* begin Selected extract *
How Hermes Turns Runtime Agent Executions into a Closed‑Loop Training Pipeline
The article explains how Hermes structures the runtime execution of agents—capturing tool calls, context changes, results, and rewards—so that these trajectories can be evaluated, fine‑tuned, and fed into reinforcement‑learning loops, creating a continuous improvement cycle.
From Runtime to a Training Loop
Hermes treats an Agent execution as data worth preserving. It records which tools are invoked, how the context evolves, whether the result is complete, and how the reward is computed, enabling the trace to enter evaluation, fine‑tuning, and reinforcement‑learning pipelines.
Four‑Layer Training Loop
Cron : proactively triggers tasks.
Trajectory : saves the multi‑turn rollout.
Environment : defines the task and scoring criteria.
Atropos/Tinker : feeds scored rollouts into SFT or RL training.
1. Reproducible Task Execution
A task entering the training loop must be a reproducible object containing:
Input (user question, dataset item, scheduled prompt, or external event).
* end Selected extract *
What you need to do
According to the article on Hermes, what does the Environment layer of the training loop do?
* begin Record extracts *
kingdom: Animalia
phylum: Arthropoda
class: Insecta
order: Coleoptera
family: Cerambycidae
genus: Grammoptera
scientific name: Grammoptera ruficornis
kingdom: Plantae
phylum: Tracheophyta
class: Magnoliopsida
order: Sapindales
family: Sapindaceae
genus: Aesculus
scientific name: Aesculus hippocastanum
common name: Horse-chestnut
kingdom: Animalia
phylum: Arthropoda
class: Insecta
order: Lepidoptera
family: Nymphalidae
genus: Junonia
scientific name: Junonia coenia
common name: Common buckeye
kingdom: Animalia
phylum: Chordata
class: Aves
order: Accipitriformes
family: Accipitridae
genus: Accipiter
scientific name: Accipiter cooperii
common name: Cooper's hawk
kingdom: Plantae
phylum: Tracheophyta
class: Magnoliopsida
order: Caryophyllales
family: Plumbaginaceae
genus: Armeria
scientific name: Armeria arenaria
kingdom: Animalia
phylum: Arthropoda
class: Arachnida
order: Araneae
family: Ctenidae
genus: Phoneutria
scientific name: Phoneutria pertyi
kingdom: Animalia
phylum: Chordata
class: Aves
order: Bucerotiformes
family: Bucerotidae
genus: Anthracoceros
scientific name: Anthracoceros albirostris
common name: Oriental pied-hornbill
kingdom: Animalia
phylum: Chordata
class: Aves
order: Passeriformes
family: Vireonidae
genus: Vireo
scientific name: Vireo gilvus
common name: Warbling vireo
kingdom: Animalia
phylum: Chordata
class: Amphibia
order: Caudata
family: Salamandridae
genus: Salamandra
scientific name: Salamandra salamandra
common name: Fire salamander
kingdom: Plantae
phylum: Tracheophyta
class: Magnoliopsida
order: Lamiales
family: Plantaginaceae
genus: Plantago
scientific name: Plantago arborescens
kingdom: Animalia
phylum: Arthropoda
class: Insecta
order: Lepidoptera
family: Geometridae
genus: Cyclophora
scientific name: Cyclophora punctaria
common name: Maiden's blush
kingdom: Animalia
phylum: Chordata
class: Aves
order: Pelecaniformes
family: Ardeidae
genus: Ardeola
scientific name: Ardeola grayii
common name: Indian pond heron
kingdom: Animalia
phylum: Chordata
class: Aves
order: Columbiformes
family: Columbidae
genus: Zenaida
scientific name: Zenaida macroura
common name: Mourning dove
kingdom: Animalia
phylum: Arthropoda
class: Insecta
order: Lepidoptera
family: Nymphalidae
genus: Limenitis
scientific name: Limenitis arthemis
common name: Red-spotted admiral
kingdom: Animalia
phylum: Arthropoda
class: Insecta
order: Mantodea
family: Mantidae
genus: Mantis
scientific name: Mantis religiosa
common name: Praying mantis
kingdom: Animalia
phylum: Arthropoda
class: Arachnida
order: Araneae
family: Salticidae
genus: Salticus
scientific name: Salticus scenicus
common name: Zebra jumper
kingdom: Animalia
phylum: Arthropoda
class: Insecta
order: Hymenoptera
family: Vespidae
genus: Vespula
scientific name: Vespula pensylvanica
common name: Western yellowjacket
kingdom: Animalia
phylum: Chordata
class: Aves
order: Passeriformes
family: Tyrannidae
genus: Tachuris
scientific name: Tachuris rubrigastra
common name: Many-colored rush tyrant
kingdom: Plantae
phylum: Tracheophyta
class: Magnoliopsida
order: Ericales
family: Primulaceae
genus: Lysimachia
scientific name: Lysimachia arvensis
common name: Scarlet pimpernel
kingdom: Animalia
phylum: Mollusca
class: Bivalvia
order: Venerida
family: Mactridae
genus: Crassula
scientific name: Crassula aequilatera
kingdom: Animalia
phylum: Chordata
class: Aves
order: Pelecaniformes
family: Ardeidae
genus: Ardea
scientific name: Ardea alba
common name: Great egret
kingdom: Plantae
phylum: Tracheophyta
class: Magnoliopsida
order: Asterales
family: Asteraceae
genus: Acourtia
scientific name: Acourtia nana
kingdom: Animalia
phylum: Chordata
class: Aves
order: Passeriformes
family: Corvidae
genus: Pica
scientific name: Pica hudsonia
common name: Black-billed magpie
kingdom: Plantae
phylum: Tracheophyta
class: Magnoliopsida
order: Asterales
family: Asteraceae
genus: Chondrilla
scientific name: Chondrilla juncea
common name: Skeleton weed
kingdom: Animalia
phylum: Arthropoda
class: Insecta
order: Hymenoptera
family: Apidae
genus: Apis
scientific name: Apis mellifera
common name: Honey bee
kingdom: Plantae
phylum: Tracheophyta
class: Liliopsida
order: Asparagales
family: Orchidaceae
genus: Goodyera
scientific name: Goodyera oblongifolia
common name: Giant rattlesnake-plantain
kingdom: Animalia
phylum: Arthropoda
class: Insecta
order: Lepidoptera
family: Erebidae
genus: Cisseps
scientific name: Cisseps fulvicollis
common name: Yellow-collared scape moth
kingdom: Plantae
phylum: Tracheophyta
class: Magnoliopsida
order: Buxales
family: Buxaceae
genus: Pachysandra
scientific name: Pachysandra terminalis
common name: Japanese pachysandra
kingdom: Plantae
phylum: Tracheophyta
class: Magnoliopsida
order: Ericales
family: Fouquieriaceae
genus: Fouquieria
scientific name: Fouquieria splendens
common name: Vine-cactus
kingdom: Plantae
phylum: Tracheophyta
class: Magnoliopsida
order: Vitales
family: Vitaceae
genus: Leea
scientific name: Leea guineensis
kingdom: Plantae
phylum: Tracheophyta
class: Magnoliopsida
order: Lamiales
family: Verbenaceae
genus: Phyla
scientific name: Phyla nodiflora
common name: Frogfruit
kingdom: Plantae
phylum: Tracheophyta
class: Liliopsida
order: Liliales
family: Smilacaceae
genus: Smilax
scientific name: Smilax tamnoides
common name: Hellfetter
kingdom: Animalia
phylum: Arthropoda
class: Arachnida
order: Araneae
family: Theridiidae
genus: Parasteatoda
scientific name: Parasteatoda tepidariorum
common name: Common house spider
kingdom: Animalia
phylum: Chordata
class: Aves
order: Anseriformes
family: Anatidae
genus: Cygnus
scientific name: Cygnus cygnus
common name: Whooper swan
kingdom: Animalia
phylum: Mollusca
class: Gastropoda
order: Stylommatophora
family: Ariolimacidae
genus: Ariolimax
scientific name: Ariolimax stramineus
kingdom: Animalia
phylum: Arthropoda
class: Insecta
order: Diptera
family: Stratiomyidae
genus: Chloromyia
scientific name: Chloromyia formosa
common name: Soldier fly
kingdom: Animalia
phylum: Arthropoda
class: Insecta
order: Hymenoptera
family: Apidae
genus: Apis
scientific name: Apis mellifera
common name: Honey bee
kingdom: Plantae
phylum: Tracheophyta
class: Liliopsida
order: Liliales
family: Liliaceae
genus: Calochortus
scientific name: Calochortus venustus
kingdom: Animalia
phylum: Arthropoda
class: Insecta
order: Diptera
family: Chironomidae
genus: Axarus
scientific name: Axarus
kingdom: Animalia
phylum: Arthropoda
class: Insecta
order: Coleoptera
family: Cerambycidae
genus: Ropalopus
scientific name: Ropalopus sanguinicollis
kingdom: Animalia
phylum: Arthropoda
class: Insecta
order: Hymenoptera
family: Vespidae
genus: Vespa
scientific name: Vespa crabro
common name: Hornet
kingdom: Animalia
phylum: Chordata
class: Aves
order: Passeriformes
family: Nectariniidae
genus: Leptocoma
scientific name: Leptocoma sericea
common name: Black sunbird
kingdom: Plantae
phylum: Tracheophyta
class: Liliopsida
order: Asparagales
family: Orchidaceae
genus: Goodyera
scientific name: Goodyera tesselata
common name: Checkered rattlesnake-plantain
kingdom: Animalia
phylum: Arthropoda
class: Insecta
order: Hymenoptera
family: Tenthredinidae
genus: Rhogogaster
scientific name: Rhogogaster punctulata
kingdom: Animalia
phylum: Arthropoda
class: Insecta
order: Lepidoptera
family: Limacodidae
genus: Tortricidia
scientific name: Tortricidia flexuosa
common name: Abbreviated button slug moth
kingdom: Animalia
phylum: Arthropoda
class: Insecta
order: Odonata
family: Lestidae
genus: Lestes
* end Record extracts *
Response
It defines the task and scoring criteria.